**ABOUT THIS TASK**
Transcribe the article on wireless mesh networks below, everything from "Πηγή: tech web" down to "an RF environment.".

**EXTRACT PROVIDED**
# Wi-Fi News > Ειδήσεις - Αναδημοσίευση άρθρων >  Wireless Mesh Networks Gain Traction

## wiresounds

Πηγή: tech web

MANHASSET, N.Y. - Startup Ember Corp. will announced Monday (Nov. 17) an IEEE 802.15.4-based wireless transceiver with mesh-networking software, the third distinct boost for wireless ad hoc mesh networking in a week. Earlier, startup PacketHop Inc. unveiled a routing protocol and Zensys A/S announced a business partnership with Intel Corp.
The separate announcements bring into sharp relief the intense work now under way to achieve an efficient, scalable wireless network that is more robust than the centralized architectures now used for Wi-Fi and cellular local- and wide-area networks. They also bring to the fore a longstanding debate over a Layer 3 protocol's ability to ensure, by itself, robust connectivity for mesh networking in an RF environment. 

Derived from military-funded research into mobile networks, mesh networking eliminates the need for a central controller and its associated reliability and efficiency issues. Instead, mobile ad hoc mesh networks use peers in the network to transmit data from source to destination by means of multiple hops. 

While the Internet-like concept and its advantages are straightforward, a problem arises in deriving an optimum routing protocol to minimize the number of hops while ensuring security and seamless mobility, as well as quality-of-service (QoS). Fewer hops mean lower latency and overall power consumption.

Data entries
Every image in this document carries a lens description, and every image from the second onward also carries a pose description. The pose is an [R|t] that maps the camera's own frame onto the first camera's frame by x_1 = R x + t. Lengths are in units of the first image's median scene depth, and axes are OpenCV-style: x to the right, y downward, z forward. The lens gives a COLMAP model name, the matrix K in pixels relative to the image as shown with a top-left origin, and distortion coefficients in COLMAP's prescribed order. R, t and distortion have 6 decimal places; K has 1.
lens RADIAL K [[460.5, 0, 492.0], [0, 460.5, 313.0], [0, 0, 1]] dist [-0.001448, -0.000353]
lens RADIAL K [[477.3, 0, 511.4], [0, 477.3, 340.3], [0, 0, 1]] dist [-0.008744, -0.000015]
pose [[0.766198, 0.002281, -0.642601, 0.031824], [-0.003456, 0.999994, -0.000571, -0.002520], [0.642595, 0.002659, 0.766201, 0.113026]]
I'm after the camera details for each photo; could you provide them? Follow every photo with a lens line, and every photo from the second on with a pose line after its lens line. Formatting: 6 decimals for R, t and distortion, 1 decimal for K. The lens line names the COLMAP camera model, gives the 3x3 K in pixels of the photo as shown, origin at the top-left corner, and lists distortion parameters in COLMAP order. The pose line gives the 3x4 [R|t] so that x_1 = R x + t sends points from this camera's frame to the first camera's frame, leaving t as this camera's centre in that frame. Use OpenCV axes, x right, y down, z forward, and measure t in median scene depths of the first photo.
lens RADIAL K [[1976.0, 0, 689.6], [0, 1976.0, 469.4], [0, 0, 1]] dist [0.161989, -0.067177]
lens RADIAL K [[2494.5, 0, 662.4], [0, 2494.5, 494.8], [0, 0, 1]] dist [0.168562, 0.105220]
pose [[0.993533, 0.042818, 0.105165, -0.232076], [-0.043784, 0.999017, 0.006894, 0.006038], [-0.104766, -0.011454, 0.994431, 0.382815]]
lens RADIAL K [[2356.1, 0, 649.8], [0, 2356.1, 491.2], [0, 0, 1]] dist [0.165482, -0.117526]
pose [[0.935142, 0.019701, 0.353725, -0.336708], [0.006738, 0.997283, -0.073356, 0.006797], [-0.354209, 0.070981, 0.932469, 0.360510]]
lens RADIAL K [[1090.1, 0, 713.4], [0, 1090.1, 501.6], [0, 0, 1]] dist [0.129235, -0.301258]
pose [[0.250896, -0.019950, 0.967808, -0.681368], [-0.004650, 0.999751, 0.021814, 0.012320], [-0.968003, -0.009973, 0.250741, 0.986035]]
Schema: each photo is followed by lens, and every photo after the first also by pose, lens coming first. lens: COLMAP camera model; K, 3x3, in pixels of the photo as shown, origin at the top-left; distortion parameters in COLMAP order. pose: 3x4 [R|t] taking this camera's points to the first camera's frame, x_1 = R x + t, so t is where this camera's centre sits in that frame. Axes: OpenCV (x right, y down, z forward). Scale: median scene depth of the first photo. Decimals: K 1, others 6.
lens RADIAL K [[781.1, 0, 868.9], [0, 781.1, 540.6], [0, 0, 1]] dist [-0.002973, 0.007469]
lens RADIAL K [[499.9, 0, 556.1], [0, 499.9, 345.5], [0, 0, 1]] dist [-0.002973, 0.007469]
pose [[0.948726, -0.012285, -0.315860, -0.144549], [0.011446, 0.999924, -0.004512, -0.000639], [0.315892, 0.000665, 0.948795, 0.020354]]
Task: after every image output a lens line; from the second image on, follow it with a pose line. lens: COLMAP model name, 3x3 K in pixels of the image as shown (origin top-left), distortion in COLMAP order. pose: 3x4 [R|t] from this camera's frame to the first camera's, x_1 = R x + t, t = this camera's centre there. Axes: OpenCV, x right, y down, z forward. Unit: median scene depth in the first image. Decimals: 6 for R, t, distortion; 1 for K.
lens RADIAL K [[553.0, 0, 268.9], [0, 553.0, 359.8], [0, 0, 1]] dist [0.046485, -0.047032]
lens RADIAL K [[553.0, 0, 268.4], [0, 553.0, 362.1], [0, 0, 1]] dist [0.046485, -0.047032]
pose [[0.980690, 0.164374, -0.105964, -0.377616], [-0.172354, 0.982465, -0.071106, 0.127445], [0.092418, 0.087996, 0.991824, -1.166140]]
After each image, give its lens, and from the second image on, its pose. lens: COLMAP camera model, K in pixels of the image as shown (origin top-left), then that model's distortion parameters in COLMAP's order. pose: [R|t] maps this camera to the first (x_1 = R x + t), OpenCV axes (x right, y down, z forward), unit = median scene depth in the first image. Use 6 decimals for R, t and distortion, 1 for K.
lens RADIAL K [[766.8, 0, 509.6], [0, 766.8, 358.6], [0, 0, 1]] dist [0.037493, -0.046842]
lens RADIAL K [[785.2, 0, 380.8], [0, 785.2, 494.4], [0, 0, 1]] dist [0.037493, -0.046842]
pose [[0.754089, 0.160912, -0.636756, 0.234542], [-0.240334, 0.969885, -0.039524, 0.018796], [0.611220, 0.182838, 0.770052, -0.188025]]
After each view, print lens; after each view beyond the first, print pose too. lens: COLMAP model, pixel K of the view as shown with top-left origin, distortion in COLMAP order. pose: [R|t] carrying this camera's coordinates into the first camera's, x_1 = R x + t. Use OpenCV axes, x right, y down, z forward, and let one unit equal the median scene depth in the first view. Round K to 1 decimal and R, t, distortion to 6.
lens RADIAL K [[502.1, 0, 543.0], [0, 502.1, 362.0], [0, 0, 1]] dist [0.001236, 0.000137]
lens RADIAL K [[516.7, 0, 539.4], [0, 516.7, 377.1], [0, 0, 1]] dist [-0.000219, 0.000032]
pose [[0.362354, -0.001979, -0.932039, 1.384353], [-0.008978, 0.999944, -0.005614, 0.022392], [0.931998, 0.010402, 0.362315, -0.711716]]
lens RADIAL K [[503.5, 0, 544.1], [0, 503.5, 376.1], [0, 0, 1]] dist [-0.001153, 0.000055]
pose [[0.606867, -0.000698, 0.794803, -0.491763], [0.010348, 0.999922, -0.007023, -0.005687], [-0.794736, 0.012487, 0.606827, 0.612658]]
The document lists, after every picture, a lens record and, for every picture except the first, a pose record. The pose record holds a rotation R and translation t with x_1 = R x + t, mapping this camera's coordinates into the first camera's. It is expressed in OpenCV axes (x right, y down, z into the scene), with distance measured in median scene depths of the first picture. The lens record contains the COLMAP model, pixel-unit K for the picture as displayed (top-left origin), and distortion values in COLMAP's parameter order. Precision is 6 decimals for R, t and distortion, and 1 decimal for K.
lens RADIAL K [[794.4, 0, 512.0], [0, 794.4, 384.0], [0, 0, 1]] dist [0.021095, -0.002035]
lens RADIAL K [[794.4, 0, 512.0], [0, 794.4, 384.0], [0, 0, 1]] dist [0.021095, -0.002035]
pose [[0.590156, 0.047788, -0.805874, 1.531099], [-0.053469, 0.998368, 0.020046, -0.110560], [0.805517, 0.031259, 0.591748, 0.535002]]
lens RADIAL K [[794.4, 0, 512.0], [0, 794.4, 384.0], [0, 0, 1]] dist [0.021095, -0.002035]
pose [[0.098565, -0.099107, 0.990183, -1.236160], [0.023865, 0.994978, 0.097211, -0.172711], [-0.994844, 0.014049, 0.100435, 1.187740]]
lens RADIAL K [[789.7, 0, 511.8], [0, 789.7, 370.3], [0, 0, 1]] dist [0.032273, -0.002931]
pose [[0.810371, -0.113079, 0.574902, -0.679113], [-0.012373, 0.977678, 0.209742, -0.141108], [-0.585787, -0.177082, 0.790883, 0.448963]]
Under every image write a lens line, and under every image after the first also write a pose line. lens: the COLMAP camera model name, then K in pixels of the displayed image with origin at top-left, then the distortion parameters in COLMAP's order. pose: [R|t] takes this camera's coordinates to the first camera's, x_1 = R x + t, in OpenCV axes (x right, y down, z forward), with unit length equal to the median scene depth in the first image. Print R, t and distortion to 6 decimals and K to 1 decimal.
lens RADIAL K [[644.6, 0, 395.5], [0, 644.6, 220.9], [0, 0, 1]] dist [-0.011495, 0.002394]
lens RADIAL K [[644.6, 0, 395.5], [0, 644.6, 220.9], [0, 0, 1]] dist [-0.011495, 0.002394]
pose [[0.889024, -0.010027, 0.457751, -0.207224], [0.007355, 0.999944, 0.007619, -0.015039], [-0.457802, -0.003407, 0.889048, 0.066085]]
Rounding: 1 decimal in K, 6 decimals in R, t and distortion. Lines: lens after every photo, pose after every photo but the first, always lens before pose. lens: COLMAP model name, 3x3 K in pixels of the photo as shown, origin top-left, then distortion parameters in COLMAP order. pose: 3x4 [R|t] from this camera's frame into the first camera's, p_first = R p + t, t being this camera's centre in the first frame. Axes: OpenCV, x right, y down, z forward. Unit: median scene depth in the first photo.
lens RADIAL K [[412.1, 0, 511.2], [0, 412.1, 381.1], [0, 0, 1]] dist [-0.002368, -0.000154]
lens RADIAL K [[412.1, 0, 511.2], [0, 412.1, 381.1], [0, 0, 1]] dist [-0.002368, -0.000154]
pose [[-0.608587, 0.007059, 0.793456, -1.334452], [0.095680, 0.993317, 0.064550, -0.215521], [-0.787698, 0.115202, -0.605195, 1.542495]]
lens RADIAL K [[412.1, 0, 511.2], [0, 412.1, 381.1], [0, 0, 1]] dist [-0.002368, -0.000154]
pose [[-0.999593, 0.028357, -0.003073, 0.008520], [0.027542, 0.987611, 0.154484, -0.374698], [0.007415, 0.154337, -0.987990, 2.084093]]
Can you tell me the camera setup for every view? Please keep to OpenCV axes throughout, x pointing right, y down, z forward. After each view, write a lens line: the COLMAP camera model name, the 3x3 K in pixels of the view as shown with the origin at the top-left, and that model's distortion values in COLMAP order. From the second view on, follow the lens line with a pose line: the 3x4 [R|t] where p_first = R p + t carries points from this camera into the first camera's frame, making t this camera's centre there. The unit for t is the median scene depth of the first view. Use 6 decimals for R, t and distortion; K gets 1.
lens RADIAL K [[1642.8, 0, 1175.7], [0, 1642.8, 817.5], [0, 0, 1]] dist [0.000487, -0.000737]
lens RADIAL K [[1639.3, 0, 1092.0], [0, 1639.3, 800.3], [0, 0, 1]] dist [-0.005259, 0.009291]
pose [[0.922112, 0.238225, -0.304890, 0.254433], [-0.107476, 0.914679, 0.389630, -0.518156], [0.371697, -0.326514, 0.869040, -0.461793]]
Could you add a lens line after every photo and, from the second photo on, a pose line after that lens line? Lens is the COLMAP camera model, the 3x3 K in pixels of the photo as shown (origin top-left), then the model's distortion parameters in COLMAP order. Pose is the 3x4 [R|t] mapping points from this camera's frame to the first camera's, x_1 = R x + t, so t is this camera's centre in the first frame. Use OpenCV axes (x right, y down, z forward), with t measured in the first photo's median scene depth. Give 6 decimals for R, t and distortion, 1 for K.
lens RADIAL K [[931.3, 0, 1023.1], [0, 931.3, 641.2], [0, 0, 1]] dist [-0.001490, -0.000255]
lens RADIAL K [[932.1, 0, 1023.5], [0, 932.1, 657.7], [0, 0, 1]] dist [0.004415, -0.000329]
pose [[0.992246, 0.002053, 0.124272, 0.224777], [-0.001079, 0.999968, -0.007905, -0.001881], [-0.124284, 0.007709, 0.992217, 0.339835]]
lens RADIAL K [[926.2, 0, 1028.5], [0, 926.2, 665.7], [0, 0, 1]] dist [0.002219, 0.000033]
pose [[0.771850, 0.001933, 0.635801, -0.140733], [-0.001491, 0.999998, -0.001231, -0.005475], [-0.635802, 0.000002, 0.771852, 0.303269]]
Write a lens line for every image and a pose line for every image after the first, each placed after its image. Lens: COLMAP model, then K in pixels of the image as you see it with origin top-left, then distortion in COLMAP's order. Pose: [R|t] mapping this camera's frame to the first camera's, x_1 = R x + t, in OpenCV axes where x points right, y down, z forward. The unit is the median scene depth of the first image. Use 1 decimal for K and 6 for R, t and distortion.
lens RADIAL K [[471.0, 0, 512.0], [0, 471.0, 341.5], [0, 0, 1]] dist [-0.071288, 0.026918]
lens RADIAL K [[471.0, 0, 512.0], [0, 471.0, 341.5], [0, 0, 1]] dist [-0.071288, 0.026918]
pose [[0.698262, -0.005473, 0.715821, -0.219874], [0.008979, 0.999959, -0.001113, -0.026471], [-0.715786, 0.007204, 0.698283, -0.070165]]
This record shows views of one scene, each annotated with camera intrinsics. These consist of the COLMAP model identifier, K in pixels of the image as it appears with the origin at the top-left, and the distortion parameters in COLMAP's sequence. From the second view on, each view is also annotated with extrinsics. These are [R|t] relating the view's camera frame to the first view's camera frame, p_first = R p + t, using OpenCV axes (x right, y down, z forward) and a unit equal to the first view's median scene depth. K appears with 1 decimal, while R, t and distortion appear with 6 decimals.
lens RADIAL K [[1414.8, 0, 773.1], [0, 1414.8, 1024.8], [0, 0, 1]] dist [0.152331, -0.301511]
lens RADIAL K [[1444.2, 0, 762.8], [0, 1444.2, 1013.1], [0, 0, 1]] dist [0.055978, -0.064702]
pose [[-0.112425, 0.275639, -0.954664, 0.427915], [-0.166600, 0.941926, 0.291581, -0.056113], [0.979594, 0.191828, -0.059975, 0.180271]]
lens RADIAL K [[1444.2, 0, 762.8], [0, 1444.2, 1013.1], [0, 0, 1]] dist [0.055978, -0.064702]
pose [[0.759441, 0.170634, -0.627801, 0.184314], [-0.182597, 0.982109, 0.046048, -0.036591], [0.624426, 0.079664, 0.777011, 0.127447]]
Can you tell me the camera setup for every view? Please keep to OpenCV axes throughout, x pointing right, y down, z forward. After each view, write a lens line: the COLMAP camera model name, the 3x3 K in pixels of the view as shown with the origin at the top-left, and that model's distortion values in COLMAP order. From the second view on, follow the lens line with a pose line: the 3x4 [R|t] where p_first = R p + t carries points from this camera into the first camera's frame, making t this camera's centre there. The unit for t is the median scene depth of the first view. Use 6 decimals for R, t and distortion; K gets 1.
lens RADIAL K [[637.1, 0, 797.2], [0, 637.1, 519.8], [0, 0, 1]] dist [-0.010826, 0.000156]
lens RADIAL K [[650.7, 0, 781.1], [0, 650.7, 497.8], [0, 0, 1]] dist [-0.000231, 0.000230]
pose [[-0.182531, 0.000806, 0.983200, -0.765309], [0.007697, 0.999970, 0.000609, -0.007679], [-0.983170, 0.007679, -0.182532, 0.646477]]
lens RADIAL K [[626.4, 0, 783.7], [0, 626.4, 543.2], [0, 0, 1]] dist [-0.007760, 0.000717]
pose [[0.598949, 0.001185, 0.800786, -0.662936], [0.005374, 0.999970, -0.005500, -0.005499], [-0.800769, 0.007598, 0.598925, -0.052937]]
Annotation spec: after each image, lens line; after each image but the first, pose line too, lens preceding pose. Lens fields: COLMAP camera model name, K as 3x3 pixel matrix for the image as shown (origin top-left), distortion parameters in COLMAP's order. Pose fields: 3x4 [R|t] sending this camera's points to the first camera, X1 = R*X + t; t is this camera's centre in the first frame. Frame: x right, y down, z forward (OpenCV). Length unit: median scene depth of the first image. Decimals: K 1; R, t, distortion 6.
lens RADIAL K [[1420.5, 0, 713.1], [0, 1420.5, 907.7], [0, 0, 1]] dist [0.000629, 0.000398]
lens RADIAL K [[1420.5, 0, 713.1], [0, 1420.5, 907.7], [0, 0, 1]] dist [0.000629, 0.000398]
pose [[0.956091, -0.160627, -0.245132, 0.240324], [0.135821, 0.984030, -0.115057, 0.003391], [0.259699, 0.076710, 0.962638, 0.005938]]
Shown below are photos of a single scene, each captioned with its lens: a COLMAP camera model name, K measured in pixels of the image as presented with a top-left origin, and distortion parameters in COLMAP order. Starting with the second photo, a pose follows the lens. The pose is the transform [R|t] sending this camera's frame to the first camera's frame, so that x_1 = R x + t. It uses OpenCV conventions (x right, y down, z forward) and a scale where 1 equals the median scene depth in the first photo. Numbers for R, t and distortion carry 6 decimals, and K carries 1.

**RESULT FOR THIS TASK**
Πηγή: tech web

MANHASSET, N.Y. - Startup Ember Corp. will announced Monday (Nov. 17) an IEEE 802.15.4-based wireless transceiver with mesh-networking software, the third distinct boost for wireless ad hoc mesh networking in a week. Earlier, startup PacketHop Inc. unveiled a routing protocol and Zensys A/S announced a business partnership with Intel Corp.
The separate announcements bring into sharp relief the intense work now under way to achieve an efficient, scalable wireless network that is more robust than the centralized architectures now used for Wi-Fi and cellular local- and wide-area networks. They also bring to the fore a longstanding debate over a Layer 3 protocol's ability to ensure, by itself, robust connectivity for mesh networking in an RF environment.